Fausto Podavini | THE ILLUSION OF DREAMS

Oyoub was selling legumes in downtown Srinagar, in 1985 he disappeared from home: he may have
been the first Kashmiri to cross the border with Pakistan to go to the militar camps organized by the
CIA to train the mujahideen to fight against the Sovietic Union in Afghanistan. In the next years,
thousands of young men from the Kashmir valley followed the same path: this time the goal was the
liberation of Kashmir from the Indian occupation.
Oyoub in the early 90’s quickly became one of the heroes of the armed resistance in Srinagar.
Tens of men under his command made his neighbourhood an impenetrable stronghold for the Indian
army. In September 1993, the rise of Oyoub got a stop by the explosion of a mine he was working
on: he became blind and crippled for the rest of his life, and a helpless witness of the failure of the
separatist fight of the 90’s.
War between India and Pakistan started around 68 years ago, when both countries became
independent, even with radically different ideas of nationalism: on one side a laic, multicultural and
multi-religious country, on the other side, ideas based on Islam.
The state of Kashmir has been an exception in the context of the division on a religious base
because, even though its population was mainly Muslim, the Hindu sovereign Maharaja Hari Singh
decided to sign the annexation with the Indian Union.

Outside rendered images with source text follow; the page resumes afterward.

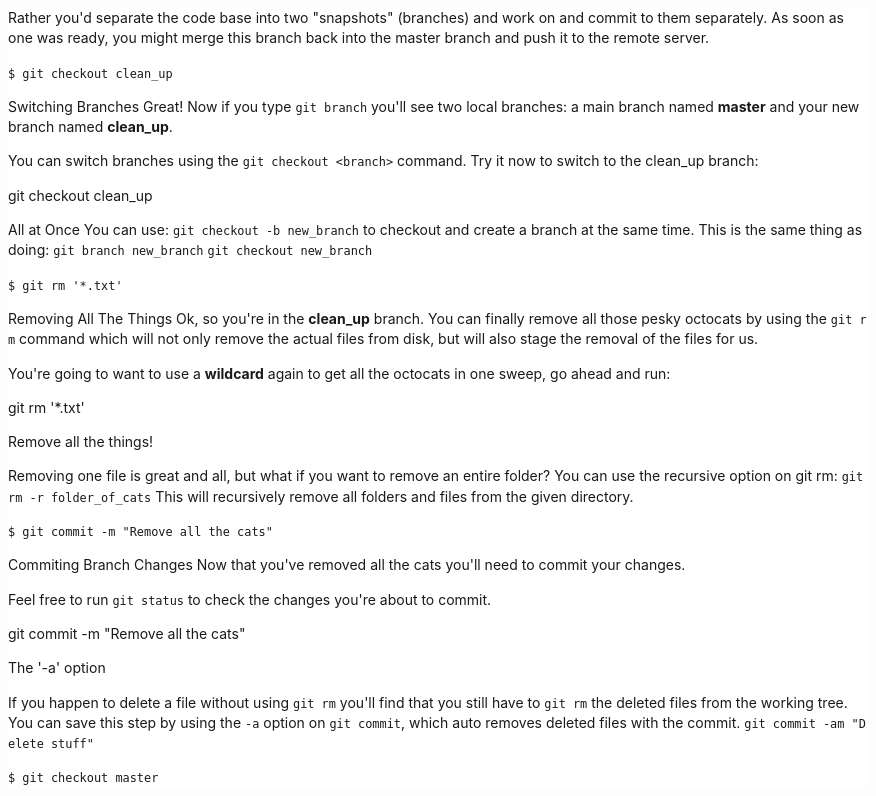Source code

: Rather you'd separate the code base into two "snapshots" (branches) and work on and commit to them separately. As soon as one was ready, you might merge this branch back into the master branch and push it to the remote server.

	$ git checkout clean_up

Switching Branches
Great! Now if you type `git branch` you'll see two local branches: a main branch named **master** and your new branch named **clean_up**.

You can switch branches using the `git checkout <branch>` command. Try it now to switch to the clean_up branch:

git checkout clean_up

All at Once
You can use:
`git checkout -b new_branch`
to checkout and create a branch at the same time. This is the same thing as doing:
`git branch new_branch`
`git checkout new_branch`


	$ git rm '*.txt'

Removing All The Things
Ok, so you're in the **clean_up** branch. You can finally remove all those pesky octocats by using the `git rm` command which will not only remove the actual files from disk, but will also stage the removal of the files for us.

You're going to want to use a **wildcard** again to get all the octocats in one sweep, go ahead and run:

git rm '*.txt'

Remove all the things!

Removing one file is great and all, but what if you want to remove an entire folder? You can use the recursive option on git rm:
`git rm -r folder_of_cats`
This will recursively remove all folders and files from the given directory.

	$ git commit -m "Remove all the cats"

Commiting Branch Changes
Now that you've removed all the cats you'll need to commit your changes.

Feel free to run `git status` to check the changes you're about to commit.

git commit -m "Remove all the cats"

The '-a' option

If you happen to delete a file without using `git rm` you'll find that you still have to `git rm` the deleted files from the working tree. You can save this step by using the `-a` option on `git commit`, which auto removes deleted files with the commit.
`git commit -am "Delete stuff"`

	$ git checkout master
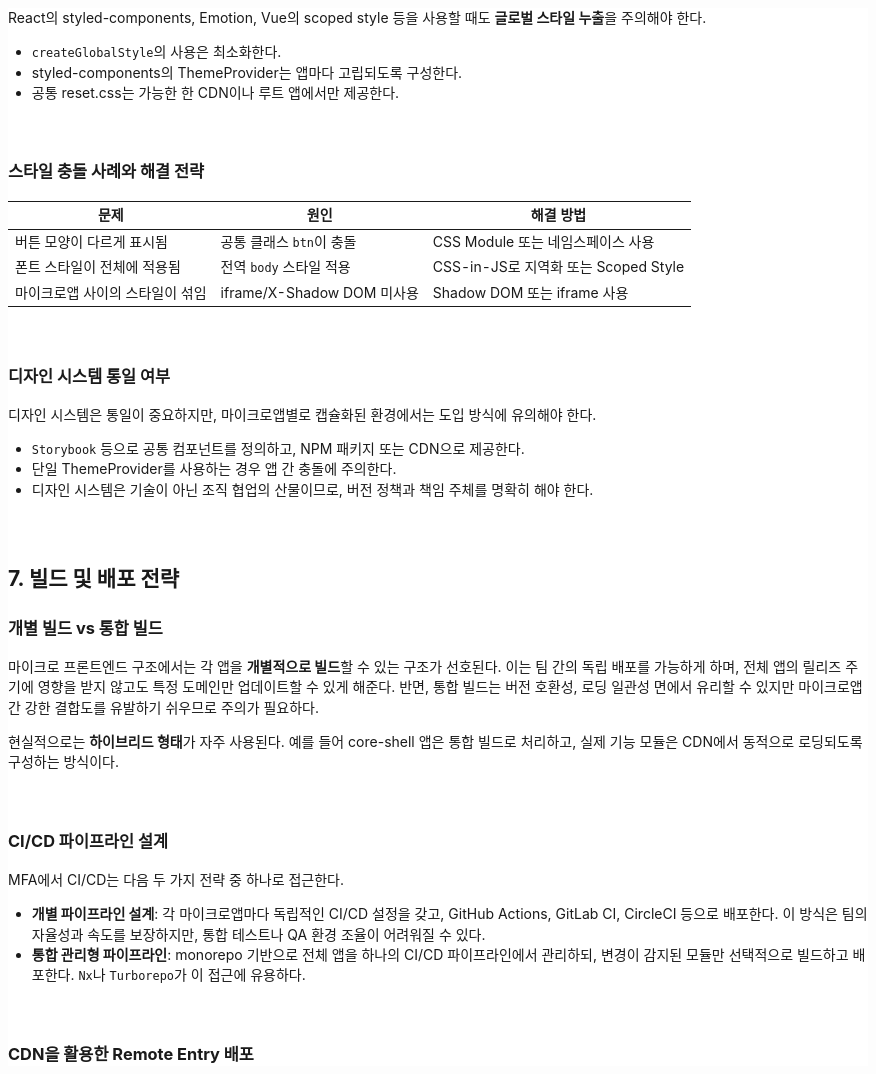 React의 styled-components, Emotion, Vue의 scoped style 등을 사용할 때도 **글로벌 스타일 누출**을 주의해야 한다.

- `createGlobalStyle`의 사용은 최소화한다.
- styled-components의 ThemeProvider는 앱마다 고립되도록 구성한다.
- 공통 reset.css는 가능한 한 CDN이나 루트 앱에서만 제공한다.

<br/>

### 스타일 충돌 사례와 해결 전략

| 문제 | 원인 | 해결 방법 |
| --- | --- | --- |
| 버튼 모양이 다르게 표시됨 | 공통 클래스 `btn`이 충돌 | CSS Module 또는 네임스페이스 사용 |
| 폰트 스타일이 전체에 적용됨 | 전역 `body` 스타일 적용 | CSS-in-JS로 지역화 또는 Scoped Style |
| 마이크로앱 사이의 스타일이 섞임 | iframe/X-Shadow DOM 미사용 | Shadow DOM 또는 iframe 사용 |

<br/>

### 디자인 시스템 통일 여부

디자인 시스템은 통일이 중요하지만, 마이크로앱별로 캡슐화된 환경에서는 도입 방식에 유의해야 한다.

- `Storybook` 등으로 공통 컴포넌트를 정의하고, NPM 패키지 또는 CDN으로 제공한다.
- 단일 ThemeProvider를 사용하는 경우 앱 간 충돌에 주의한다.
- 디자인 시스템은 기술이 아닌 조직 협업의 산물이므로, 버전 정책과 책임 주체를 명확히 해야 한다.

<br/>

## 7. 빌드 및 배포 전략

### 개별 빌드 vs 통합 빌드

마이크로 프론트엔드 구조에서는 각 앱을 **개별적으로 빌드**할 수 있는 구조가 선호된다. 이는 팀 간의 독립 배포를 가능하게 하며, 전체 앱의 릴리즈 주기에 영향을 받지 않고도 특정 도메인만 업데이트할 수 있게 해준다. 반면, 통합 빌드는 버전 호환성, 로딩 일관성 면에서 유리할 수 있지만 마이크로앱 간 강한 결합도를 유발하기 쉬우므로 주의가 필요하다.

현실적으로는 **하이브리드 형태**가 자주 사용된다. 예를 들어 core-shell 앱은 통합 빌드로 처리하고, 실제 기능 모듈은 CDN에서 동적으로 로딩되도록 구성하는 방식이다.

<br/>

### CI/CD 파이프라인 설계

MFA에서 CI/CD는 다음 두 가지 전략 중 하나로 접근한다.

- **개별 파이프라인 설계**: 각 마이크로앱마다 독립적인 CI/CD 설정을 갖고, GitHub Actions, GitLab CI, CircleCI 등으로 배포한다. 이 방식은 팀의 자율성과 속도를 보장하지만, 통합 테스트나 QA 환경 조율이 어려워질 수 있다.
- **통합 관리형 파이프라인**: monorepo 기반으로 전체 앱을 하나의 CI/CD 파이프라인에서 관리하되, 변경이 감지된 모듈만 선택적으로 빌드하고 배포한다. `Nx`나 `Turborepo`가 이 접근에 유용하다.

<br/>

### CDN을 활용한 Remote Entry 배포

This fight is still going on, but it’s dominated by the grandiosity of the Indian military intervention.
The uprisings between 2008 and 2010 and the recent fights in which has been involved the
generation that grow up in the most intense years of the conflict, once more gave political results.
In 2014, the Foreign Minister of Pakistan sent a letter to the United Nations appealing for the
resolution of the crisis. Anyway, the UN ignored his proposal and confirmed that the controversy
must be resolved with bilateral discussions.
Only in 2015, the victims of the conflict for the independence have been 172 between civils,
military and activists, while around 100,000 are the people killed during the armed revolts and the
next military operations from 1989 since today.